«Несменяемая власть плоха не потому, что это Путин»
Экс-глава ЮКОСа Михаил Ходорковский стал обвиняемым по вновь открытому делу об убийстве мэра Нефтеюганска. В интервью РБК он рассказал о новых претензиях следователей и подготовке независимых от Кремля политиков.
«Я не способен гарантировать безопасность людям»
— Как вы отнеслись к тому, что вас заподозрили вначале в неуплате налогов, потом в мошенничестве, затем — в убийстве, а теперь — в госизмене (см. справку «Ходорковский на свободе» на с. 10)?
— Это то, что готовилось, вряд ли можно было ожидать, что они сделают шаг назад. Идут по нарастающей, работают на аудиторию. У них эта аудитория — один человек.
— И все-таки, чем объясняется появление новых дел именно сейчас?
— Команда была дана в начале лета. Была сформирована группа, координируемая ФСБ, туда были вовлечены чуть ли не все ведомства. Почему сейчас — просто дали пинка исполнителям. Мы даже посмеялись с коллегами, что народ совершенно разучился работать, даже документы неправильно составили: сначала прислали документ о вызове на допрос в качестве обвиняемого, потом вспомнили — и прислали документ о вызове для предъявления обвинения. Все делали впопыхах.
— Не вредит ли ваша активность положению оставшегося в России Платона Лебедева и сидящего Алексея Пичугина (см. справку «Дело ЮКОСа»)? Поддерживаете ли вы с ними связь? Общаетесь ли с Леонидом Невзлиным?
— Выйдя из тюрьмы, я сразу встретился и с Леонидом, и с другими своими коллегами по работе в ЮКОСе. Рассказал им о своих планах, сказал, что я не планирую возвращаться к бизнес-карьере, не планирую заниматься возвратом активов. Не потому, что я там чего-то боюсь или кому-то что-то обещал. Имеющихся ресурсов мне достаточно для решения задач, которые передо мной стоят. И тратить время на обретение новых ресурсов у меня нет необходимости. Тем более что коллеги с этой задачей, как я вижу, неплохо справляются.
Я временами созваниваюсь с Платоном Леонидовичем, я, естественно, звоню и передаю свое глубокое уважение маме Алексея Пичугина и — через нее — самому Алексею. Я не знал его всерьез до всего случившегося, все-таки был человек на четвертом уровне управления. Но это оказался человек с большой буквы. Пожизненное заключение — это страшно, поверьте мне. Человек сидит в таких условиях уже 12 лет и при этом сохраняет мужество. Все, что зависит от меня, для его освобождения я был готов сделать. К глубокому сожалению, сегодня не существует честных людей в спецслужбах, готовых прийти к президенту и сказать: Владимир Владимирович, вам врали...
— Как вы защищаете участников проекта «Открытая Россия» от нападок властей и спецслужб? Даете ли вы им какие-
то гарантии безопасности?
— Мне многократно задавали этот вопрос. Моя позиция такова: я не способен в нынешней ситуации, да думаю, что и никто не способен, гарантировать безопасность людям, занимающимся оппозиционной общественной деятельностью в России. Начиная эту деятельность, вступая на эту стезю, люди принимают на себя серьезные риски. Естественно, они могут рассчитывать и на какие-то преимущества в будущем, когда режим сменится.

Используя сведения>
1. Выпишите слово в слово часть интервью с Ходорковским, которая начинается со слов «Я временами созваниваюсь» и заканчивается словами «Владимирович, вам врали...».
2. Ответьте по интервью с Ходорковским:
(а) Когда, по его словам, была дана команда насчет новых дел?
(б) Чем, как он сказал коллегам после выхода из тюрьмы, он не планирует заниматься?
(в) Сколько лет Алексей Пичугин уже сидит в заключении?
3. Продолжите интервью с Ходорковским после его последнего предложения.
Этот материал к заданиям никакого отношения не имеет.

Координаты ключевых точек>

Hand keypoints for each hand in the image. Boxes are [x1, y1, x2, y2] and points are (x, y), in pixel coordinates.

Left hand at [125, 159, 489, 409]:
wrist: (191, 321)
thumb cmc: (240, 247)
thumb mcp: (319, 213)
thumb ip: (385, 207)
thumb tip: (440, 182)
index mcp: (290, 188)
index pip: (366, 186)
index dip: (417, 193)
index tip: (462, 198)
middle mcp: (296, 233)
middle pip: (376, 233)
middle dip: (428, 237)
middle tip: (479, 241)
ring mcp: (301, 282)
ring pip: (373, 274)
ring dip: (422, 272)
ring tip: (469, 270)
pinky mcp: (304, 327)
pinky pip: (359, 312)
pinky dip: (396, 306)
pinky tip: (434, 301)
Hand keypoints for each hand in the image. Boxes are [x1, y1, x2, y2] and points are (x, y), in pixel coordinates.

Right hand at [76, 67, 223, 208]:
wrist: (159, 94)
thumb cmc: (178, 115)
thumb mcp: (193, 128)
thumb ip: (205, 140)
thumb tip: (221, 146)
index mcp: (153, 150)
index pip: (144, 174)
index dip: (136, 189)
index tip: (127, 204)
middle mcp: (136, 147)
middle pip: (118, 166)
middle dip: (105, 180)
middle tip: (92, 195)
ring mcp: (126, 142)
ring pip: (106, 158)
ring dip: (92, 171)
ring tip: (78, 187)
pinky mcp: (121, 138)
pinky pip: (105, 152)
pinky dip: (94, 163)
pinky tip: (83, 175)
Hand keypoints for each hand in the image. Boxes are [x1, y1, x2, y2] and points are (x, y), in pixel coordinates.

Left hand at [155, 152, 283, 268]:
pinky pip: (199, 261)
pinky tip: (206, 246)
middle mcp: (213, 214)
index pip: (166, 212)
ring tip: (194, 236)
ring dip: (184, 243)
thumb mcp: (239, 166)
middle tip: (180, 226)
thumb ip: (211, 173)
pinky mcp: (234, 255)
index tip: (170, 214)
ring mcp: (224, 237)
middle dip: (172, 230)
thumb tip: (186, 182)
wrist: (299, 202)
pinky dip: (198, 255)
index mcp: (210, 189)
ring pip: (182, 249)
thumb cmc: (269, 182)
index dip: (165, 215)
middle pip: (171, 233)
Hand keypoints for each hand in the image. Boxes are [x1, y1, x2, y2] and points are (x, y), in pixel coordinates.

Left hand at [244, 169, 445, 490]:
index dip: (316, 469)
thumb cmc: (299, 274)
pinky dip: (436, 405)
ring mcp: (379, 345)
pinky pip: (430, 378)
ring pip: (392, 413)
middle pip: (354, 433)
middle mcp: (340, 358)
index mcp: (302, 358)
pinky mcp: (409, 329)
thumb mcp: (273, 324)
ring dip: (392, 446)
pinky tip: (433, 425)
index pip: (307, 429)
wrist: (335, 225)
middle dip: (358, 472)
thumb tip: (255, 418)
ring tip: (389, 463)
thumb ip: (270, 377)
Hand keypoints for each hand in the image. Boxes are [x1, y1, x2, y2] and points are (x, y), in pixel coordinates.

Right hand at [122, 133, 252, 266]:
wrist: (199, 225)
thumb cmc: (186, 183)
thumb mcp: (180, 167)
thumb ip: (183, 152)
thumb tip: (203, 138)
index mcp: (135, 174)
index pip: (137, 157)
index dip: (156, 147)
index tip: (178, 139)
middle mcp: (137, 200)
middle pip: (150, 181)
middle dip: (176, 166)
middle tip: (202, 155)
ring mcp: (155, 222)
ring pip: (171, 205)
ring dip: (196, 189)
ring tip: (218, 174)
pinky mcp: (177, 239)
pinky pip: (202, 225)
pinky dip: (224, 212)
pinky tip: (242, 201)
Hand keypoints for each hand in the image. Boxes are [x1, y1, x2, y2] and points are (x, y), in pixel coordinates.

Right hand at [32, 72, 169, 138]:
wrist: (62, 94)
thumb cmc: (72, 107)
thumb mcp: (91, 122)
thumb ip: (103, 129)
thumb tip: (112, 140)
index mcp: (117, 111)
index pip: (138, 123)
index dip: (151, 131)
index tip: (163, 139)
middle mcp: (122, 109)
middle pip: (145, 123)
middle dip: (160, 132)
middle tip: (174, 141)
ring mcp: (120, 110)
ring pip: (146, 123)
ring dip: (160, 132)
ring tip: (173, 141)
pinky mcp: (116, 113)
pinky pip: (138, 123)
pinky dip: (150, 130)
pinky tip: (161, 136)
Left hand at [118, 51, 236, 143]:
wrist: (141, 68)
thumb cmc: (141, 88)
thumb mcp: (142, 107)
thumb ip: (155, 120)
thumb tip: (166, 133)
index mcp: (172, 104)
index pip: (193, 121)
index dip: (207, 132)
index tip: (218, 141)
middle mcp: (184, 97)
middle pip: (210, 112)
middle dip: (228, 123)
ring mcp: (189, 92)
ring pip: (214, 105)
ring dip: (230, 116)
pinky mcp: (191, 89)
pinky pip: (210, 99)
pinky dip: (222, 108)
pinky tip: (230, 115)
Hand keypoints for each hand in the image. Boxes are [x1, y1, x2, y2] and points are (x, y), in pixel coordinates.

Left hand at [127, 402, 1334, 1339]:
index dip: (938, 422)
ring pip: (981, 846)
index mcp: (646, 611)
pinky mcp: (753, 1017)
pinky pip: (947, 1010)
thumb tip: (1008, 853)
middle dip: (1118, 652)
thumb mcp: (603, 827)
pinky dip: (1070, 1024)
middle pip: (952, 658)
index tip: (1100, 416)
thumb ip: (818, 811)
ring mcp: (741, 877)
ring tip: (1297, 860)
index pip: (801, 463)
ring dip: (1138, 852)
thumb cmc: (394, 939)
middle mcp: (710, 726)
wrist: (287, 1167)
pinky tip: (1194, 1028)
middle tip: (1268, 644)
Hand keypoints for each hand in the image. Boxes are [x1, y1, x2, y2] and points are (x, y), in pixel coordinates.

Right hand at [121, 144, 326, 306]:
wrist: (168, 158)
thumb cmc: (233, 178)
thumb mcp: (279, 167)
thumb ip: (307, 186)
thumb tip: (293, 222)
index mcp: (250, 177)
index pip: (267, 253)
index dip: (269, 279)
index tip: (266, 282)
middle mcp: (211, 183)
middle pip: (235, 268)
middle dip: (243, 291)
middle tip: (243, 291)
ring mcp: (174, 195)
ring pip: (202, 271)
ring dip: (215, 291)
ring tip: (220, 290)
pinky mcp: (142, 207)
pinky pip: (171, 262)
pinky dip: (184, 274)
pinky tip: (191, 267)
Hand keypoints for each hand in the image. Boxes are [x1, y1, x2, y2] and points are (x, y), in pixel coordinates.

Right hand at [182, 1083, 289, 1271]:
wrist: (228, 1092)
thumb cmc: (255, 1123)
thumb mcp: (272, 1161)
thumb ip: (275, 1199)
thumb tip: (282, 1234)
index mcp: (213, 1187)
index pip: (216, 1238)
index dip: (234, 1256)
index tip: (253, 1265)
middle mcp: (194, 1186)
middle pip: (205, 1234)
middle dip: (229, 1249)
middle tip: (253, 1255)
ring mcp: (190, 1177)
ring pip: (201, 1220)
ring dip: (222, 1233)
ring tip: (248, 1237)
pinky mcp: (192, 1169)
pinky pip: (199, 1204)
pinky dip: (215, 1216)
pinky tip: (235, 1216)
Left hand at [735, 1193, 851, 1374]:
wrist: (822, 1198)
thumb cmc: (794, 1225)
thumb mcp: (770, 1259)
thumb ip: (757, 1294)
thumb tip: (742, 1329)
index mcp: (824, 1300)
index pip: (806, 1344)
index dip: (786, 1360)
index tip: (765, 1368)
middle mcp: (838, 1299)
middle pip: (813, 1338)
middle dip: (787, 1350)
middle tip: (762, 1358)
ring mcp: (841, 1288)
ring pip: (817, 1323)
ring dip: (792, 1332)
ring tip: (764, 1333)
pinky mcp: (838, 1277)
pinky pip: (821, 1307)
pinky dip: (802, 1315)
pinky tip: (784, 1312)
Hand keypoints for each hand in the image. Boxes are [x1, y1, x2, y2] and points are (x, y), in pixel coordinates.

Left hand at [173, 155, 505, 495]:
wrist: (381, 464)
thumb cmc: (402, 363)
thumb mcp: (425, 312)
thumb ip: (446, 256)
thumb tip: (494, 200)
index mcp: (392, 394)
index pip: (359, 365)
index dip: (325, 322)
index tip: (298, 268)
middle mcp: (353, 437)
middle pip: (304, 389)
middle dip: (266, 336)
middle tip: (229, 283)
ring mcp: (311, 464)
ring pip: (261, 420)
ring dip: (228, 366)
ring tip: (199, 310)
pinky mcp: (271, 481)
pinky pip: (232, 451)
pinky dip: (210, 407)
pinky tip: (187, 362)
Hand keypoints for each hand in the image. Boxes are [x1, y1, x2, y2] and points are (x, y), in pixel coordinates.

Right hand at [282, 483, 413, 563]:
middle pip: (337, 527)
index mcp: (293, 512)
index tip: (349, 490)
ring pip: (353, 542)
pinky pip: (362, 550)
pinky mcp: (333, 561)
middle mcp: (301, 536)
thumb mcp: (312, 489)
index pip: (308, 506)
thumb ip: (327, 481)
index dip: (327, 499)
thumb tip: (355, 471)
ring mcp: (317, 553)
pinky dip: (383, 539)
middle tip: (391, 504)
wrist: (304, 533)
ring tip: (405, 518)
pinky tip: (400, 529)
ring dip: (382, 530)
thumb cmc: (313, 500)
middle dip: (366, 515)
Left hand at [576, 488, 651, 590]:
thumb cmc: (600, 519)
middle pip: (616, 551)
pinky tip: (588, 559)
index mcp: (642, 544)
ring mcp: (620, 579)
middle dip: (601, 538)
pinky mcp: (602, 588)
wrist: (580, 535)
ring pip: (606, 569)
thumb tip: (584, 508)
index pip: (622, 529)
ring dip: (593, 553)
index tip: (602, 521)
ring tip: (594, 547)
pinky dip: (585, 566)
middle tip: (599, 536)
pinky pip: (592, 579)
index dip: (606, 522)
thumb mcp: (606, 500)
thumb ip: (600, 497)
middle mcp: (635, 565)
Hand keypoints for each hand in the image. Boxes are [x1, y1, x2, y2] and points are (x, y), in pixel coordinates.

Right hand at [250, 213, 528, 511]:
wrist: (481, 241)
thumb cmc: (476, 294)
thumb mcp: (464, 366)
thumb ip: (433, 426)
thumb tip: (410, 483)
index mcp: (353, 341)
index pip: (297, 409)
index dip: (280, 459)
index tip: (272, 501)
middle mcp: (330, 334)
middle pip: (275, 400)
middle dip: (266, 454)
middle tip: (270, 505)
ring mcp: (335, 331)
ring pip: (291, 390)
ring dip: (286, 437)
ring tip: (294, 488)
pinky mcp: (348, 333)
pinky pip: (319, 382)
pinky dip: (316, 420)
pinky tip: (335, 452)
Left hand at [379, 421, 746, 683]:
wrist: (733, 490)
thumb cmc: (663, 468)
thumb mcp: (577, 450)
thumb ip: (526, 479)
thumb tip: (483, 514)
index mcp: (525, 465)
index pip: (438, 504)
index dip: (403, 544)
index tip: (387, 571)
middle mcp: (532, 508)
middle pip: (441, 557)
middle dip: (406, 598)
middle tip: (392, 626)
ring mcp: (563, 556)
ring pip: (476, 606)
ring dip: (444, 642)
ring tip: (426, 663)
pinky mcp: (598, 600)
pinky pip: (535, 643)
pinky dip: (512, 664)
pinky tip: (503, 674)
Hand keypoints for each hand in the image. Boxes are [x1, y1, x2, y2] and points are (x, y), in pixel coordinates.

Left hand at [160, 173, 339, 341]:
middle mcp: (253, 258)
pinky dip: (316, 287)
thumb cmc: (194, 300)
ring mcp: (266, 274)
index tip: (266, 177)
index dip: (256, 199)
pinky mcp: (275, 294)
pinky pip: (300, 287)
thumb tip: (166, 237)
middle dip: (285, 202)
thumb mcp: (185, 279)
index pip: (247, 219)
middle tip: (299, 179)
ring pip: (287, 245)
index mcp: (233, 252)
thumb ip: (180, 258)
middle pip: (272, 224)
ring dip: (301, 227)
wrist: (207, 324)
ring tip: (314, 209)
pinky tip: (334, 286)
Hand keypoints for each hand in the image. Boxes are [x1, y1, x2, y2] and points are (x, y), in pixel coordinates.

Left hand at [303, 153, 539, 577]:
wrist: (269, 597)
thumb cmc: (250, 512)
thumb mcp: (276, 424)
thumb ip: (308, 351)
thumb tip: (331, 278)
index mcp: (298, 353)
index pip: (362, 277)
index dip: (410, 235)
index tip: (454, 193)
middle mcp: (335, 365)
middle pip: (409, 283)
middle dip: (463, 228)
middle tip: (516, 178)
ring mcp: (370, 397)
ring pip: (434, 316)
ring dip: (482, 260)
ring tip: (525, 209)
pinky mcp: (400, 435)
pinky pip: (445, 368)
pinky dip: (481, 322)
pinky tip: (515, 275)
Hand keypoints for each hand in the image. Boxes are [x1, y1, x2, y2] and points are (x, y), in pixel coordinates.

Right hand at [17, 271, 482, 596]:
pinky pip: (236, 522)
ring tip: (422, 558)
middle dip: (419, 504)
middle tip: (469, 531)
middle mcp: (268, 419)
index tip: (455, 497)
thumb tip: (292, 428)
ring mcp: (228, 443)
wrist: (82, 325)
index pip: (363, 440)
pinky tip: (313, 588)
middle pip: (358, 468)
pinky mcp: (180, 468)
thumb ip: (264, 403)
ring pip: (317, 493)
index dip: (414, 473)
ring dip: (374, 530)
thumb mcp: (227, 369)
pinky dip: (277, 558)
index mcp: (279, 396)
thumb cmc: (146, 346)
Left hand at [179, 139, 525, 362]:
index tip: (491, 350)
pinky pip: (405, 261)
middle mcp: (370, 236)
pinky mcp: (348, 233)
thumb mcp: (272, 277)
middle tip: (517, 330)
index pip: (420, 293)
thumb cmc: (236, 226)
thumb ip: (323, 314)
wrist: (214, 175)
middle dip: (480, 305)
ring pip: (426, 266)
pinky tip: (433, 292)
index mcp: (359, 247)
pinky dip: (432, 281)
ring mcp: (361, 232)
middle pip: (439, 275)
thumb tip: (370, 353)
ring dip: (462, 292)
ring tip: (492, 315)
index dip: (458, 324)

Ответы по порядку>
1.
Я временами созваниваюсь с Платоном Леонидовичем, я, естественно, звоню и передаю свое глубокое уважение маме Алексея Пичугина и — через нее — самому Алексею. Я не знал его всерьез до всего случившегося, все-таки был человек на четвертом уровне управления. Но это оказался человек с большой буквы. Пожизненное заключение — это страшно, поверьте мне. Человек сидит в таких условиях уже 12 лет и при этом сохраняет мужество. Все, что зависит от меня, для его освобождения я был готов сделать. К глубокому сожалению, сегодня не существует честных людей в спецслужбах, готовых прийти к президенту и сказать: Владимир Владимирович, вам врали...

2.
(а) В начале лета.
(б) Он не планирует возвращаться к бизнес-карьере и заниматься возвратом активов.
(в) 12 лет.

3.
То, что я обещаю, — никого не забудут. Если люди попадут в тюрьму, о них никогда не забудут и никогда не дадут возможность нынешней власти о них забыть. Этим занимается, собственно говоря, проект «Правозащита». Но обещать людям что-то большее, какую-то большую защиту — это просто невозможно.
Да, это риски. Я брал на себя эти риски в 2003 году, когда возвращался в Россию, когда меня предупреждали, что меня посадят. Это стоило мне десяти лет тюремного заключения.
— Как вы расцениваете историю с отравлением Владимира Кара-Мурзы?
— У меня нет доказательств, что это было преднамеренное отравление. Но то, что у меня нет этих доказательств, не означает, что его не было. Я отвечаю за свои слова. И поэтому, когда эти доказательства у меня будут, я об этом скажу от своего имени. Сейчас я полагаю, что если Владимир счел необходимым от своего имени заявить об отравлении, у него к этому есть достаточные основания.
— Считаете ли вы, что преследование по-прежнему угрожает людям, связанным с вами и симпатизирующим вам, например в виде продолжения «дела экспертов»?
— В России — постоянные изменения законодательства и практики правоприменения в сторону дальнейших репрессий. С точки зрения закона экспертам не должно ничего угрожать. Но кто сойдет с ума завтра, какой закон или какая практика будет завтра, ни я, ни вы, думаю, ни сам Путин предсказать не можем.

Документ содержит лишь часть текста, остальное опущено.